I hate citing the wretched right-wing Mail, but they did the most comprehensive report on Park Crescent: http://www.dailymail.co.uk/news/article-3033702/Outrage-plans-demolish-Grade-listed-crescent-designed-Buckingham-Palace-architect-replace-500m-block-luxury-flats.html
...on March 18th, 2017 at 11:58 pm
Andy Worthington says...
Anna Giddings wrote:
How do they get away with it?
Park Crescent was amazing. How can they say that?
...on March 19th, 2017 at 12:46 am
Andy Worthington says...
Money, money, money, Anna. This is what was presaged by Peter Mandelson explaining that New Labour was “intensely relaxed about people getting filthy rich.” Suddenly there was no more oppositional politics, just two main parties agreeing that money was the only arbiter of value in the whole of society, and that everything else was irrelevant. It’s been the case for 20 years now, and when we look back even further, including Thatcher’s 11-year reign, when greed was first put at the top of the agenda, the only break in the last 38 years has been during the John Major years, when the economy was pretty wrecked, and dissent was everywhere.
...on March 19th, 2017 at 12:47 am
Andy Worthington says...
Anna Giddings wrote:
So sad. And we will never go back to the way it was.
...on March 19th, 2017 at 12:47 am
Andy Worthington says...
Yes, I think what’s gone is gone, sadly, Anna, but what we have now can’t last. I just fear that when it collapses the chances of restoring decency and civil society will be slim. Worrying times. However, we must never stop trying to remind people who the real enemies are – in the corridors of power, not anywhere else.
...on March 19th, 2017 at 12:48 am
Tom says...
Hi Andy. Here Congresspeople get special access to a health exchange that gives them the best health care available. Do MP’s have the same system? Or, is everyone covered (but you decide whether you want NHS or private)?

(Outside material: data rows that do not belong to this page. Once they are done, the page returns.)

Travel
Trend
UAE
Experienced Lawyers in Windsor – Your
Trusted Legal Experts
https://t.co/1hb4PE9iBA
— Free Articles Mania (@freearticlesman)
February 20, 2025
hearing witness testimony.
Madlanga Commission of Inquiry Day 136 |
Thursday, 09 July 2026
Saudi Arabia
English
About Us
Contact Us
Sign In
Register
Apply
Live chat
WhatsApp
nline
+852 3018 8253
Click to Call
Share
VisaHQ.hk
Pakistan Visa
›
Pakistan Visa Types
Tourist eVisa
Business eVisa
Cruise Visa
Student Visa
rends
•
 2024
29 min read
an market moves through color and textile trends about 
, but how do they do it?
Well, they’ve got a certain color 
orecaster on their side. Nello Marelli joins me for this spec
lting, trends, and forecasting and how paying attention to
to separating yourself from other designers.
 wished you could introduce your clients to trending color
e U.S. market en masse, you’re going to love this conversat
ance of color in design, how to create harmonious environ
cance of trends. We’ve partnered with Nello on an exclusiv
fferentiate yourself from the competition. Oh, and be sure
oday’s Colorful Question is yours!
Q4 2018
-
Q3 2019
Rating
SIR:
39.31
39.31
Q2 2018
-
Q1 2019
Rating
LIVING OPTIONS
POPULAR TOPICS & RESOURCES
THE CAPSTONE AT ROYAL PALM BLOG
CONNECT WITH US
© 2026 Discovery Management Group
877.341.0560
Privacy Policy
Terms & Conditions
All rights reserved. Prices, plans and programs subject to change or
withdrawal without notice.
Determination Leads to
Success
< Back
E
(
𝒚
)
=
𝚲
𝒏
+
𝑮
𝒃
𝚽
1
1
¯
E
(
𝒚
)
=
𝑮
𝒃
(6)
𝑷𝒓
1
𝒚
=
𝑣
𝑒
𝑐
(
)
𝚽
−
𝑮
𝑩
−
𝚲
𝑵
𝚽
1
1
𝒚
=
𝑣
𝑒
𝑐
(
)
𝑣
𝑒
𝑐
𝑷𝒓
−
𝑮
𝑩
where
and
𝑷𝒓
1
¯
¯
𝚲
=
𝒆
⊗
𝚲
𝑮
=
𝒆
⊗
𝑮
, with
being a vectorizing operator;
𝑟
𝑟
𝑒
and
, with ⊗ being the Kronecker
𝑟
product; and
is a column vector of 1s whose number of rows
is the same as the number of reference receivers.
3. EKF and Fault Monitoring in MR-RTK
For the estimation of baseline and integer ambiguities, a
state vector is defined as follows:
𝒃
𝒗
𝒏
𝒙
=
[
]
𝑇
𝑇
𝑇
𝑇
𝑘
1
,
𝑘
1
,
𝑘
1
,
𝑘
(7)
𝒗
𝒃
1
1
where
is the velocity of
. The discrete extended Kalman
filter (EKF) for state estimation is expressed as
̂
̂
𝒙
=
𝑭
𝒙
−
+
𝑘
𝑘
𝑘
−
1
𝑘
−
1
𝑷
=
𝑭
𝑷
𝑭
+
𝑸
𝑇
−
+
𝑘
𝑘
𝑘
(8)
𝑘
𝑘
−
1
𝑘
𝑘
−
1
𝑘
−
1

...on March 20th, 2017 at 2:47 am
Andy Worthington says...
Do you know, I don’t know the answer to that question, Tom. The NHS has generally been so beloved that people didn’t opt out of it for private systems, although it has been encouraged by the privateers, from Thatcher onwards. I’m sure many left-leaning MPs simply choose the NHS, like the rest of us, but I imagine many or most Tories using insurance programs that involve private treatment.